= Beginning of Section =

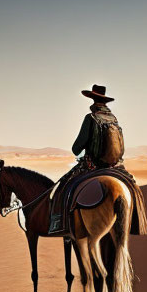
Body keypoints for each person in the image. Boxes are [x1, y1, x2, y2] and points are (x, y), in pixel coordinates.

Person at [48, 84, 126, 235]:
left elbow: (77, 147)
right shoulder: (114, 119)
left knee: (62, 188)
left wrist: (78, 149)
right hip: (116, 167)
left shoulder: (90, 118)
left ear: (93, 100)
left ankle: (60, 226)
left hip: (94, 166)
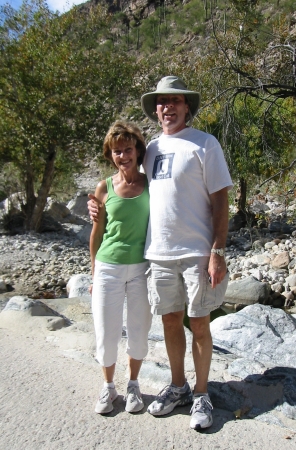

= End of Section =

• **Your instructions**: Except for the pictures, the whole listing above should be transcribed exactly.

• **Reply**:
Body keypoints for each person in the image. Boxes are [x1, y1, x2, y2] and points are (x, y), in pixel coordinates.

Person at [48, 84, 126, 235]:
left elbow: (77, 147)
right shoulder: (114, 119)
left knee: (62, 188)
left wrist: (78, 149)
right hip: (116, 167)
left shoulder: (90, 118)
left ear: (93, 100)
left ankle: (60, 226)
left hip: (94, 166)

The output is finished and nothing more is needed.